I like doing this because it’s so easy to lose sight of what we already have achieved when we’re focused on working toward what we want.
2. I go to sleep each night playing my personal mind movie in my head as I go to sleep. What is a personal mind movie? Basically, it’s you imagining yourself looking, feeling and doing whatever it is you would do if you achieved your … goals.… This approach helps me to fall asleep happy and is much better than lying there thinking about all the things I have to do the next day or harping on stressful events. I sleep so much better at night like this.
I’ve heard of some writers creating their own book covers (even before self-publishing was a viable alternative to traditional publishing) so they could visualize their future success. You could also imagine yourself receiving a desired award, write potential reviews, or design bestseller lists with your book on top. This may sound silly, but athletes use these visualization techniques all the time.
3. Only talk to yourself as you would a small child…. Would you tell your children all day long that they were never going to achieve their goals, that they should stop trying or that they shouldn’t even try in the first place? No, I sure hope you wouldn’t. You would encourage them, give them hope, and tell them that anything is possible with hard work. Treat yourself, in your own mind, the way you would want to speak to your children or better yet, the way you would want others to speak to your children or speak to you.

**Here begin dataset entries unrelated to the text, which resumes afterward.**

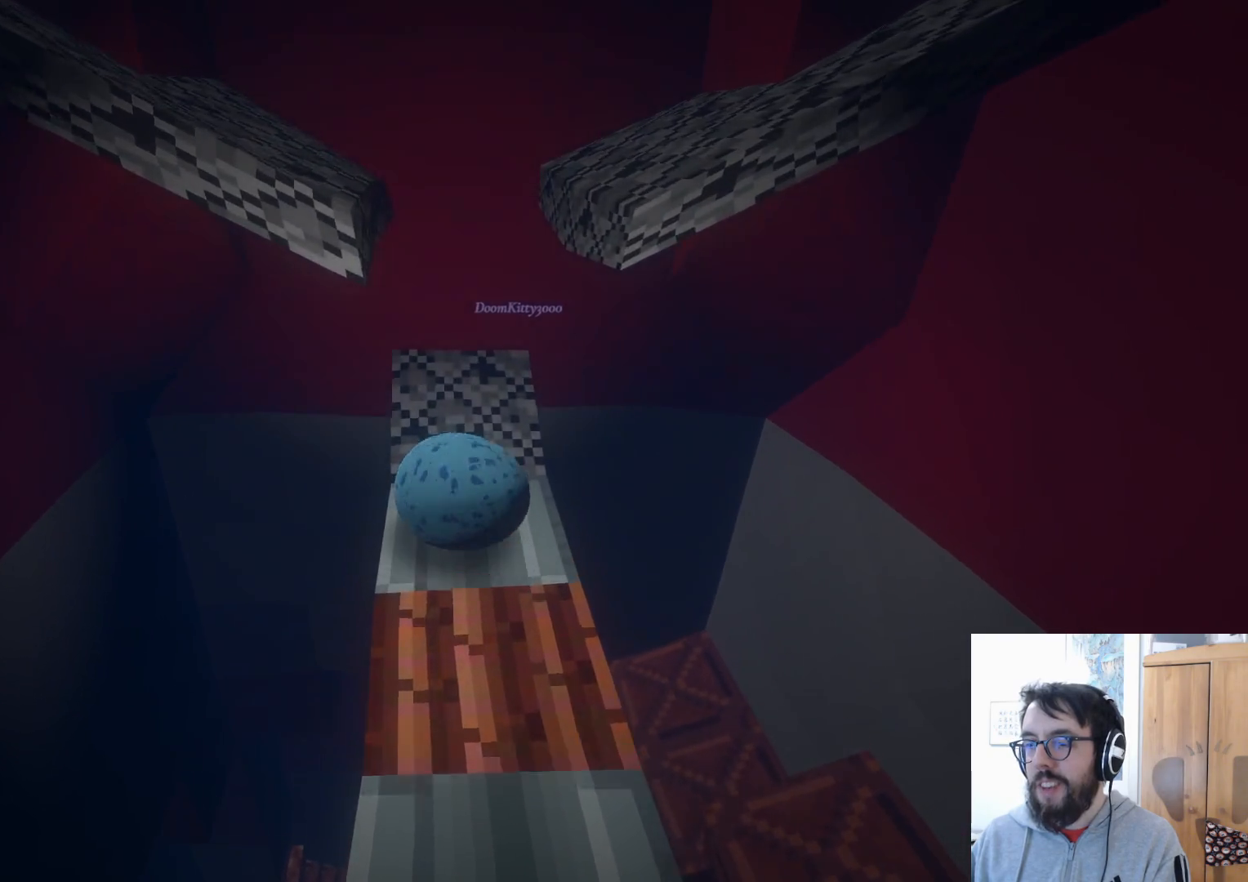
{"dt_ms": 500, "buttons": [], "left_stick": "right", "right_stick": "center", "events": [[200, "left_stick", "right"]]}
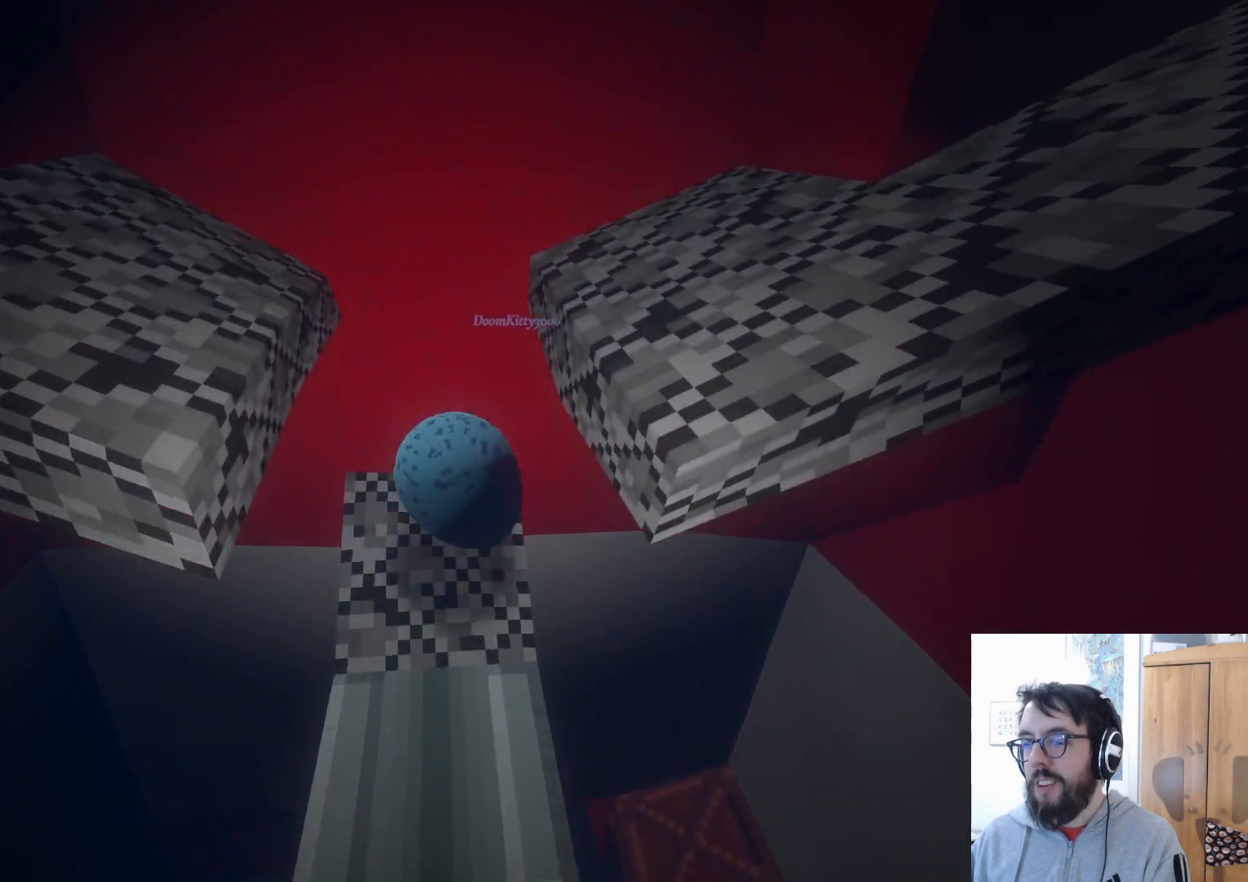
{"dt_ms": 1000, "buttons": [], "left_stick": "left", "right_stick": "center", "events": [[33, "A", "down"], [450, "A", "up"], [467, "left_stick", "center"], [517, "left_stick", "left"]]}
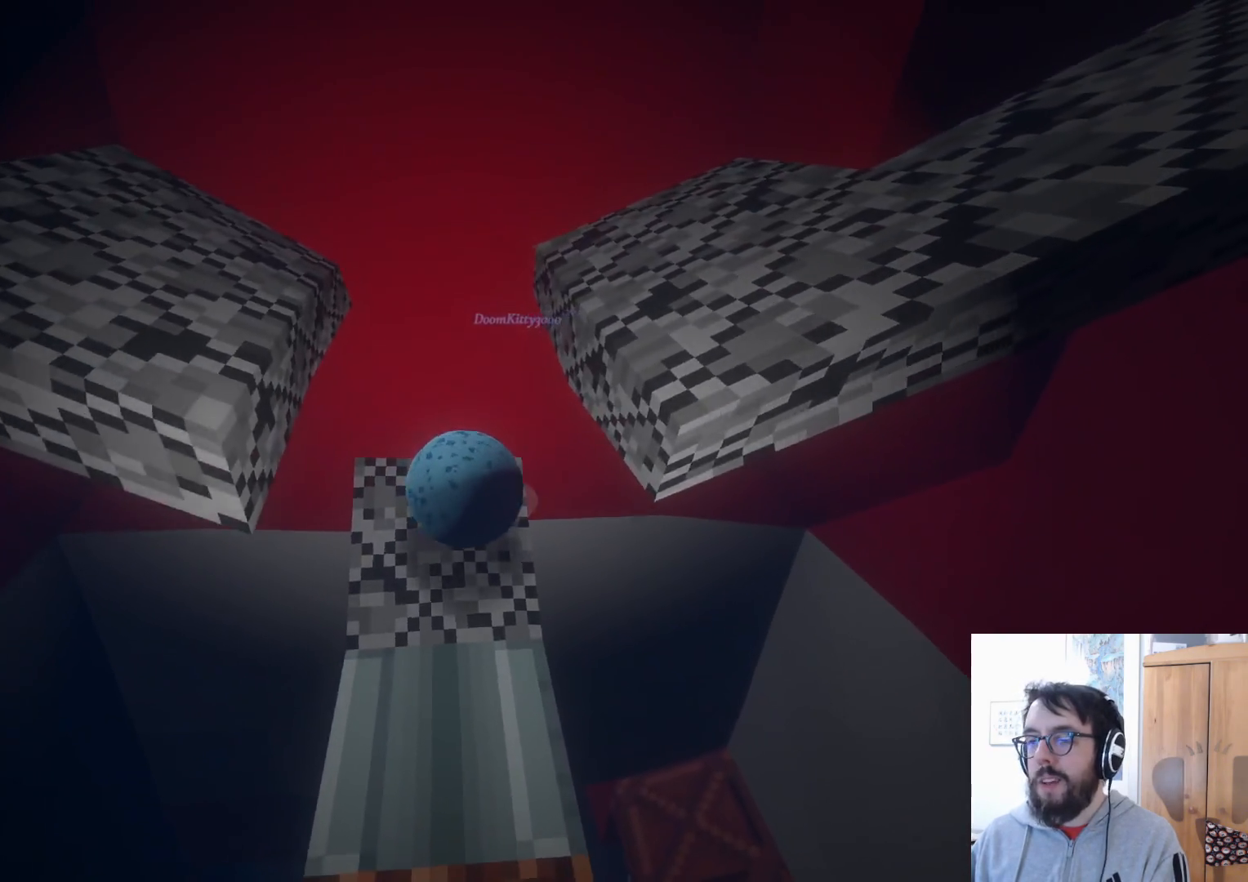
{"dt_ms": 500, "buttons": ["A"], "left_stick": "left", "right_stick": "center", "events": [[67, "A", "down"]]}
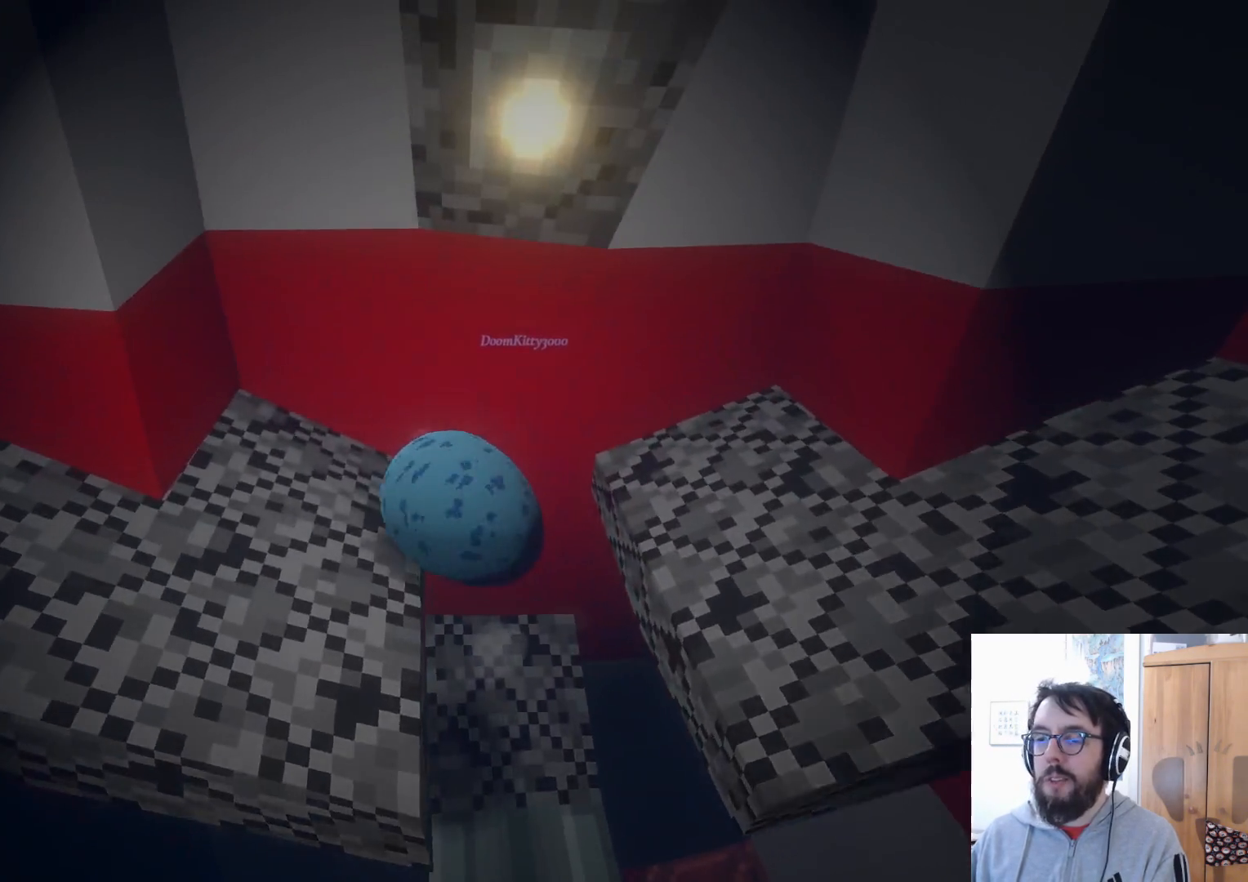
{"dt_ms": 500, "buttons": [], "left_stick": "down-left", "right_stick": "down-right", "events": [[133, "A", "up"], [283, "left_stick", "down-left"], [383, "right_stick", "down-right"]]}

This last one is something I was thinking about just last week. I’m not a big fan of new-age talk, but I do think it’s true that deep down our emotions (which motivate our actions) are often those of the children we once were. It makes sense to nurture that inner child. As Isabel observes, we’d never speak to a flesh and blood person the way we often talk to ourselves.
I’ve caught myself thinking in a vague, wordless way, “You haven’t succeeded in the past, and you won’t this time either.” Where the hell did that load of malarkey come from? The vagueness is the red-flag. When I stop and put this message into words so I can examine it, I recognize it for the lie it is. I have, in fact, succeeded in the very areas I’m so critical of myself.
Even if you haven’t yet attained your “big” goal, that doesn’t invalidate what you have achieved. Don’t let vague, unexamined, false messages stop you from moving toward your success. Do set short-term, measurable goals on your way to “success,” however you define it. Do examine, if you’re not making progress, what behaviors are getting in your way.
And when you do succeed, as you will, don’t expect it to solve all your problems. You set yourself up for disappointment when you do. (I didn’t really succeed because getting published/losing weight didn’t change my life.) Many of the issues you want your success to solve for you will still be there. You’ll still have to deal with them. That doesn’t mean success isn’t worth reaching for. It is. Just recognize what it is, and isn’t. It’s a measurable acheivment to build your next success upon. It’s not a panacea.
Now get out there. Be grateful. Visualize your success. Be kind. And get to work.
Plenty of good stuff in this post! Thanks, Frankie.
When I get to the ‘talk nicely to your inner child’ part, I keep asking her if she’d like another cookie… 🙂
White chocolate chip! 🙂
But if you REALLY loved that child, would you be giving her a cookie if a cookie is not what she needed? How about a hug and a favorite story, or finger-painting with permission to get as messy as humanly possible?
I’ve worked with children, and been around them as both a parent and volunteer and so I am saddened, but not SHOCKED at how awful the things are that we say to ourselves…because WE heard the people in our lives (the people who were supposed to love us more than anything) say those things TO us.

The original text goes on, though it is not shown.